- Frequency: Annual
- Location: Glasgow
- Years active: 23
- Attendance: 30,000
- Website: www.pipinglive.co.uk

= Piping Live! Festival =

The Piping Live! Festival (originally Piping Hot Festival) is an annual bagpiping event held in Glasgow by the National Piping Centre. The festival was created in 2003 and occurs on the run-up to the World Pipe Band Championships. It is estimated that the festival alone adds £12 million to Scotland's tourism revenue and it is the largest bagpipe festival in the world.
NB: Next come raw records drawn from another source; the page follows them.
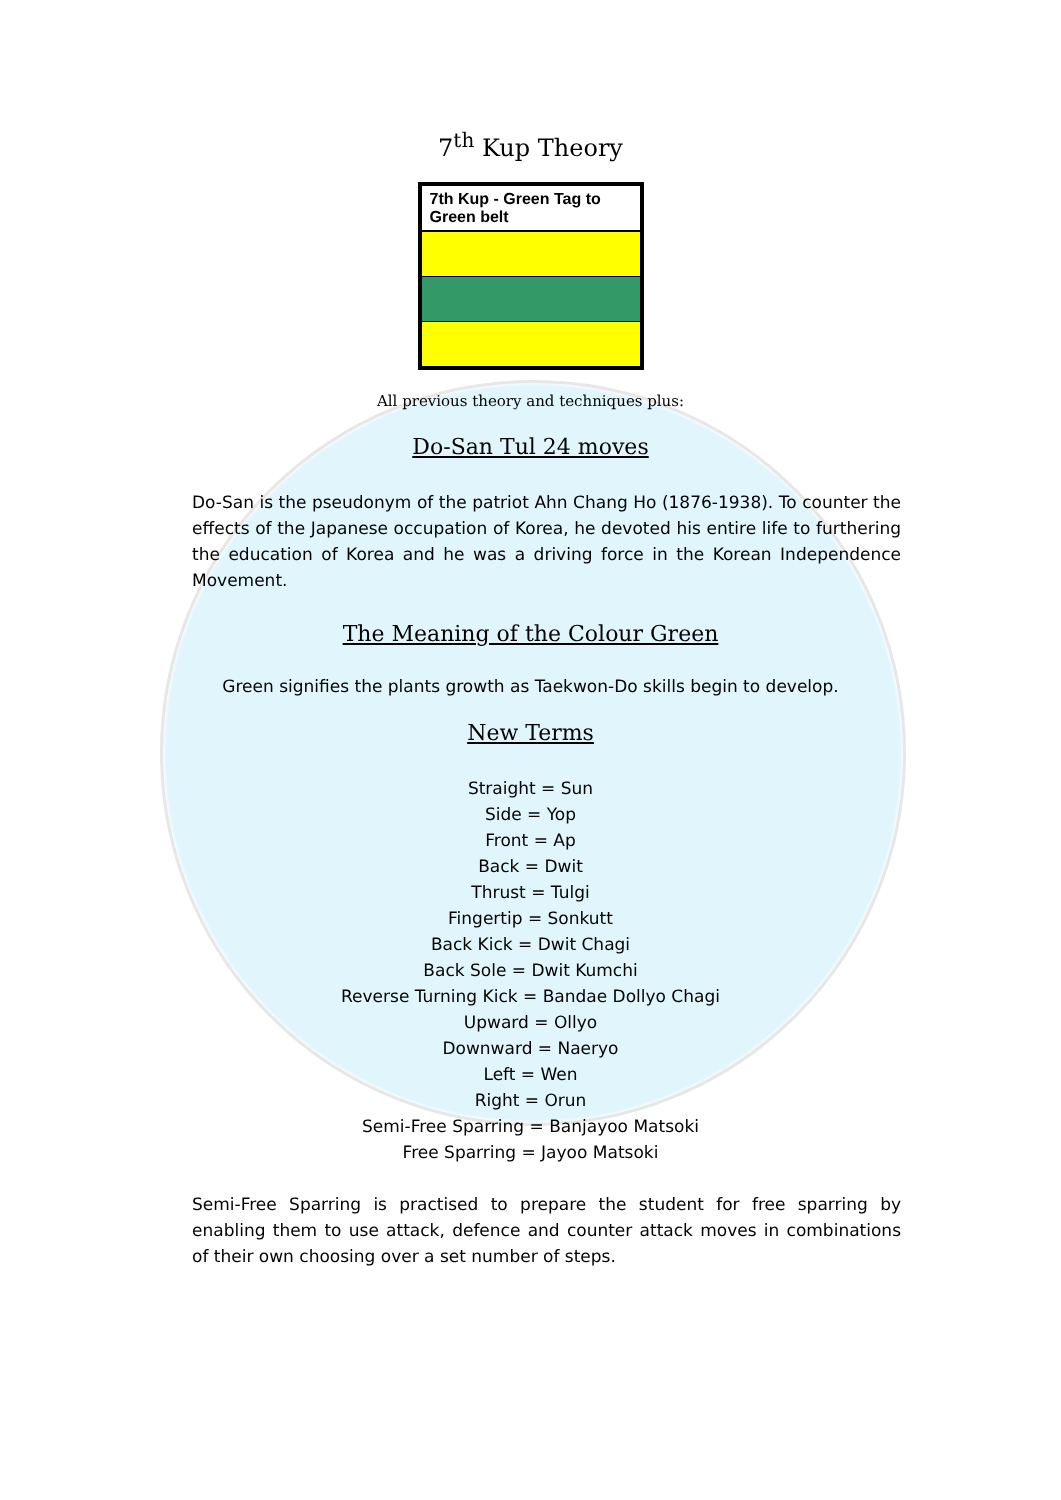7<sup>th</sup> Kup Theory
| 7th Kup - Green Tag to Green belt |
| --- |
All previous theory and techniques plus:
Do-San Tul 24 moves
Do-San is the pseudonym of the patriot Ahn Chang Ho (1876-1938). To counter the effects of the Japanese occupation of Korea, he devoted his entire life to furthering the education of Korea and he was a driving force in the Korean Independence Movement.
The Meaning of the Colour Green
Green signifies the plants growth as Taekwon-Do skills begin to develop.
New Terms
Straight = Sun
Side = Yop
Front = Ap
Back = Dwit
Thrust = Tulgi
Fingertip = Sonkutt
Back Kick = Dwit Chagi
Back Sole = Dwit Kumchi
Reverse Turning Kick = Bandae Dollyo Chagi
Upward = Ollyo
Downward = Naeryo
Left = Wen
Right = Orun
Semi-Free Sparring = Banjayoo Matsoki
Free Sparring = Jayoo Matsoki
Semi-Free Sparring is practised to prepare the student for free sparring by enabling them to use attack, defence and counter attack moves in combinations of their own choosing over a set number of steps.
The festival is always opened with performances in the Royal Concert Hall by musicians including The National Youth Pipe Band of Scotland. The festival itself consists of over 150 individual events including free classes, concerts and ceilidhs throughout the week. The festival has held its own "Canada Day" to celebrate the multitude of Canadian Grade I bands who participate in the Championships. The Piping Centre also produces and releases albums around the festival, such as Seudan by the band of the same name in 2011.

The festival won Event of The Year at the Scottish Traditional Music Awards in 2008 and in 2010 Eve Muirhead was named the festival's ambassador in an effort to reach out to a younger audience. The event has been directed since 2020 by Finlay MacDonald. Former directors include Roddy MacLeod.